===== Exercise input =====

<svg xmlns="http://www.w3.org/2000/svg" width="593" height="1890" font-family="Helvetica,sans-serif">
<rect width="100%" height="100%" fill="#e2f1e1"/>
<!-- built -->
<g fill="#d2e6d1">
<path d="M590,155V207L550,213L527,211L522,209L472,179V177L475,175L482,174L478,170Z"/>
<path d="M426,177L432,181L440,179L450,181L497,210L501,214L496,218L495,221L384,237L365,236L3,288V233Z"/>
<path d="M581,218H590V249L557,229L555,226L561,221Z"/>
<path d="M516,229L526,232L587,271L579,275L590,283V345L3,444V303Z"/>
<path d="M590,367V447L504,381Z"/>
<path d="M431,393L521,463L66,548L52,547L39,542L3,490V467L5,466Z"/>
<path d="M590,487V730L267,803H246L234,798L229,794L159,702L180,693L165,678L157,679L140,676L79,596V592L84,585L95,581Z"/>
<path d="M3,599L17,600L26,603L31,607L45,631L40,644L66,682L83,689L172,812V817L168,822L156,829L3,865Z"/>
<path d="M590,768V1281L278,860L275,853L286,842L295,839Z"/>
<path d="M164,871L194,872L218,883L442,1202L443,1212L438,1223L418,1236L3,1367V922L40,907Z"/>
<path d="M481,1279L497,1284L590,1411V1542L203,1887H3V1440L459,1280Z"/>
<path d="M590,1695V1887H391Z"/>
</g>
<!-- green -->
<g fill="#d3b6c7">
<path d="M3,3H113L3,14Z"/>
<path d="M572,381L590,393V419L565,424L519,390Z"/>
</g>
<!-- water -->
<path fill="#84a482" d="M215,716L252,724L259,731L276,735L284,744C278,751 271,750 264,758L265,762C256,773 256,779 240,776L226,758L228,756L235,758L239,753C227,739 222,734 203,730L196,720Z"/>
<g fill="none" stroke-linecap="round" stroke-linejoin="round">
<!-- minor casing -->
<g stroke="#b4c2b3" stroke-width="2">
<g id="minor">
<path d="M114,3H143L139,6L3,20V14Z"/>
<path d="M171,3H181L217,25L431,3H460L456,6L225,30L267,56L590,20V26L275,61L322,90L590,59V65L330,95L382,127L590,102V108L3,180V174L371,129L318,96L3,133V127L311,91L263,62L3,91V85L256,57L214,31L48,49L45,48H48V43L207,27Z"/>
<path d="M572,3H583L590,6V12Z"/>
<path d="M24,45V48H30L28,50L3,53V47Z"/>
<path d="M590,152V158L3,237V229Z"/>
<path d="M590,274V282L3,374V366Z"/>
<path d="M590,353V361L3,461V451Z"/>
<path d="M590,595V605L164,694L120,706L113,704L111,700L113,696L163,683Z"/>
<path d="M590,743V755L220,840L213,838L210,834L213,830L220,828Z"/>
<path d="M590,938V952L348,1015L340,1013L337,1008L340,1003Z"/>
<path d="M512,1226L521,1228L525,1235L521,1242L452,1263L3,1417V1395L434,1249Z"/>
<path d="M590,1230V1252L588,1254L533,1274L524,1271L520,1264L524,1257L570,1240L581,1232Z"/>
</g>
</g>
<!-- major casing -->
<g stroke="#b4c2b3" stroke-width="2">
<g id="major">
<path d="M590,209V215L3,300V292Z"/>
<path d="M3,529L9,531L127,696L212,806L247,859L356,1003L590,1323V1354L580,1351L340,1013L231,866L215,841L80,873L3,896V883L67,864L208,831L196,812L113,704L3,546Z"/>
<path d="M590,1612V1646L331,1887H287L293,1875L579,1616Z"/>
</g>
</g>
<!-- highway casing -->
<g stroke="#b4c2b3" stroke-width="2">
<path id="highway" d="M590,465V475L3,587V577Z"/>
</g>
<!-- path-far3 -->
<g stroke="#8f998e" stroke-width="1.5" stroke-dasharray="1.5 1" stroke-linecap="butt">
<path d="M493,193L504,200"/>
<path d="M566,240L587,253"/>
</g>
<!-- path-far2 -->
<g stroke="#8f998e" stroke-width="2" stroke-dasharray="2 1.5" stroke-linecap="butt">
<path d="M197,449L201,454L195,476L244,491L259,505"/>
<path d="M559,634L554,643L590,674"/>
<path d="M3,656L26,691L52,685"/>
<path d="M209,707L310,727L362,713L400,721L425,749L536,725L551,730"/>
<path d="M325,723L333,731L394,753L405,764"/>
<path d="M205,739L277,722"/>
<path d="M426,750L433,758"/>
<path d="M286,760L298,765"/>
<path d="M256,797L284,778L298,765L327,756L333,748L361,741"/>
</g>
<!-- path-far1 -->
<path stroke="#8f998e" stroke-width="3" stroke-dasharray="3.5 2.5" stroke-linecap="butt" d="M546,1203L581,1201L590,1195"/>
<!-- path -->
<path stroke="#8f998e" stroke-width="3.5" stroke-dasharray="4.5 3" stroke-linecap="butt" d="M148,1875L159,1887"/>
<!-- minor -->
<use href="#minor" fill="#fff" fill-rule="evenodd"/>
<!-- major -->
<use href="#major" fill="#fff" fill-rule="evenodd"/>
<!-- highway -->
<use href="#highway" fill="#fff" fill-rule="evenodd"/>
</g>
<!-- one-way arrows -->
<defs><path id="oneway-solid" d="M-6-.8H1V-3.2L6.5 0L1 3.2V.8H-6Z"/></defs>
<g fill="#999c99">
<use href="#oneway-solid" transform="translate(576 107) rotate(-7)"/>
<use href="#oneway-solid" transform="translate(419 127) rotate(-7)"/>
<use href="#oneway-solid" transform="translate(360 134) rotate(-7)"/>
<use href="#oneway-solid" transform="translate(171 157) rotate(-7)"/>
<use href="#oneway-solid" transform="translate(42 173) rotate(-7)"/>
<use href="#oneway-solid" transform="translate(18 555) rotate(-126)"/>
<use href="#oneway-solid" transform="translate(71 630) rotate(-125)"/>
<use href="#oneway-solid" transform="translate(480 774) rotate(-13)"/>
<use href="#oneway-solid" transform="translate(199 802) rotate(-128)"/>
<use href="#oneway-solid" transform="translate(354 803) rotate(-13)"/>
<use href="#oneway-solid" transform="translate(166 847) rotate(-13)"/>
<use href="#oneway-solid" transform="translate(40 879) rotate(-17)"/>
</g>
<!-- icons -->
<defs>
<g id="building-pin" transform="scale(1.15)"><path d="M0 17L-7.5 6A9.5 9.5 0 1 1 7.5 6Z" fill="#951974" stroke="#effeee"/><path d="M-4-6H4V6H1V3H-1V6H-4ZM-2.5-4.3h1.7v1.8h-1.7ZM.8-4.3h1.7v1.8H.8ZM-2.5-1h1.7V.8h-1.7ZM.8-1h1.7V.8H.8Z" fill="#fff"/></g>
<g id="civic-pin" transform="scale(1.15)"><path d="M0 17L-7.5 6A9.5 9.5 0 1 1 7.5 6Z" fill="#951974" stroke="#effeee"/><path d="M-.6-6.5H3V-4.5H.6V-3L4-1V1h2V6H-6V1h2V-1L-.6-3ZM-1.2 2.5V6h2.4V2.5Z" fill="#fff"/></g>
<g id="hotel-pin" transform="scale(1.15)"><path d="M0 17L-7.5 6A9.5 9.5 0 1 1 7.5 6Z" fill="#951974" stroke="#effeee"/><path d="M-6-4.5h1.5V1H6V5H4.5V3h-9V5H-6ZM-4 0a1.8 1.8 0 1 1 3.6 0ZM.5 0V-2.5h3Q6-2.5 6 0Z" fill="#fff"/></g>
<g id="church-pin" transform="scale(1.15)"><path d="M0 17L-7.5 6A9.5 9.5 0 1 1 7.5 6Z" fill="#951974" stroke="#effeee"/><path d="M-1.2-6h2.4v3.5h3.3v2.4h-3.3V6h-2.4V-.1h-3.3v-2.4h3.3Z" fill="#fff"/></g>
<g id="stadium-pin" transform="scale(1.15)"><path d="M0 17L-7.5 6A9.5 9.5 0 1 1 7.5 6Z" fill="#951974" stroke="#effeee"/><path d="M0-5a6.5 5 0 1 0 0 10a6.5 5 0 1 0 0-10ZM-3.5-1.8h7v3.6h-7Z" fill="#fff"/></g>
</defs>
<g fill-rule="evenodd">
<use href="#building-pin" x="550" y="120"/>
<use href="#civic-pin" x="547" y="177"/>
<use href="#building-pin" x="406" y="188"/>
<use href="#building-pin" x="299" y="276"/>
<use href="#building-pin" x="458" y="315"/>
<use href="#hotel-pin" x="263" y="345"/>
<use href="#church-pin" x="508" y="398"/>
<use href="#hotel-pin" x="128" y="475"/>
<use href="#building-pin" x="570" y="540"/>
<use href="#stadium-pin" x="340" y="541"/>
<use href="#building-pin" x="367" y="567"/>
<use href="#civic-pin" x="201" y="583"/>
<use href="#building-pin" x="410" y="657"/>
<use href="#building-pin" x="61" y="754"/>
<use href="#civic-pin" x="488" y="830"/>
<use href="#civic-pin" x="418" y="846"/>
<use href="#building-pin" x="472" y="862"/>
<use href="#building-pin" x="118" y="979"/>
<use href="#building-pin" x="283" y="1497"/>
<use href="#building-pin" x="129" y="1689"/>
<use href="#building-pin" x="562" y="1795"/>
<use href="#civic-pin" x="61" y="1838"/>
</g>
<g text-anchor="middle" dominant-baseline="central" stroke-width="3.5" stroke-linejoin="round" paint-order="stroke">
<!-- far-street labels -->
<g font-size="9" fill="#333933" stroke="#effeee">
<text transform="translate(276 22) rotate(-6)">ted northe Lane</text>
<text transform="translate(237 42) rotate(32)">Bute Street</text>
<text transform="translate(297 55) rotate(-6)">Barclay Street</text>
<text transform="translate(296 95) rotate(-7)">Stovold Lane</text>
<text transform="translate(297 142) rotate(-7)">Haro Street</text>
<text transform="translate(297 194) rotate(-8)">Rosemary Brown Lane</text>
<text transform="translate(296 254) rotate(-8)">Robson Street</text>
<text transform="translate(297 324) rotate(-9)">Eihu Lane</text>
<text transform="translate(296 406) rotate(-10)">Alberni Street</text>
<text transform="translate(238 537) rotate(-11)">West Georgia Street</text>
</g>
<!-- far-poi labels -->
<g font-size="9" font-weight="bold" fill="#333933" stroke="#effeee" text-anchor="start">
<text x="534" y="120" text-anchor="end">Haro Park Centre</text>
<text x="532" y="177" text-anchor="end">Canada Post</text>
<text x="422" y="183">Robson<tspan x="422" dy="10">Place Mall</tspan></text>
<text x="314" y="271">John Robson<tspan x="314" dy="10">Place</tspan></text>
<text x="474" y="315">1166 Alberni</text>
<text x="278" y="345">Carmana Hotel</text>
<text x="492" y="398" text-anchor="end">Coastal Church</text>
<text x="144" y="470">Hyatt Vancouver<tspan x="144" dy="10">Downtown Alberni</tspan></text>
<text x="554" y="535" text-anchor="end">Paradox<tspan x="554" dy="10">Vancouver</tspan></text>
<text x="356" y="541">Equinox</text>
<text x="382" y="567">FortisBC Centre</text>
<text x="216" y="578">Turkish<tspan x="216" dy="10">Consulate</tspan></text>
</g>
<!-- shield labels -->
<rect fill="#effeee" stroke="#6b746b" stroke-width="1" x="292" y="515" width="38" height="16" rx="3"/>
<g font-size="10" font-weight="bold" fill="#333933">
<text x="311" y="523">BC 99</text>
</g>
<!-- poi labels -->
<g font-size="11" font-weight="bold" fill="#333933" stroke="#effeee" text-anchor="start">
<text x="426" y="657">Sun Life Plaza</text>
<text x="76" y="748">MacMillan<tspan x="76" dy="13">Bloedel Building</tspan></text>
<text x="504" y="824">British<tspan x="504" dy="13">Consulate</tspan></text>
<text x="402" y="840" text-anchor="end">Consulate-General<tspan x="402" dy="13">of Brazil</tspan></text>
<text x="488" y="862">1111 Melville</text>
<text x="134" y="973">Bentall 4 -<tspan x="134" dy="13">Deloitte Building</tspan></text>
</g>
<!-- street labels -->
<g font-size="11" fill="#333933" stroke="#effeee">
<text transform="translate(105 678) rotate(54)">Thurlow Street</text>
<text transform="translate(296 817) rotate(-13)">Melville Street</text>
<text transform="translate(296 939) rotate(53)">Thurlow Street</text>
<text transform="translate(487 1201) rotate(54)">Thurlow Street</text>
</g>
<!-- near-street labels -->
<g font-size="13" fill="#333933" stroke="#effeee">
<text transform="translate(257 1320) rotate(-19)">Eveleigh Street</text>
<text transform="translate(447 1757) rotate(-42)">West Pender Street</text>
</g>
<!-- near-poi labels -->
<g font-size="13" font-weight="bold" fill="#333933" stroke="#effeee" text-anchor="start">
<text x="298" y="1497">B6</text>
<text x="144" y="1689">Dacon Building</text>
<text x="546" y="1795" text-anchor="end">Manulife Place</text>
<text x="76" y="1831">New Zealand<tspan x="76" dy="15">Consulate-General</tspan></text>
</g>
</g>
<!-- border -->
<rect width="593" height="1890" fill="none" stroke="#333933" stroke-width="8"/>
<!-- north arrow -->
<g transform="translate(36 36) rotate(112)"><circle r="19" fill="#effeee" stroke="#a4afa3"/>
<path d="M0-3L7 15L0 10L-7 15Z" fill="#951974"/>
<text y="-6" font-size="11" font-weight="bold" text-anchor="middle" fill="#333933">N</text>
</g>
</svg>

=====

- _Exercise instructions_
From the records above, copy out the line with "271,750 264,758L265,762C256,773 256,779", the line with "<!-- minor casing -->", and every line between them, word for word.

- _Task result_
<path fill="#84a482" d="M215,716L252,724L259,731L276,735L284,744C278,751 271,750 264,758L265,762C256,773 256,779 240,776L226,758L228,756L235,758L239,753C227,739 222,734 203,730L196,720Z"/>
<g fill="none" stroke-linecap="round" stroke-linejoin="round">
<!-- minor casing -->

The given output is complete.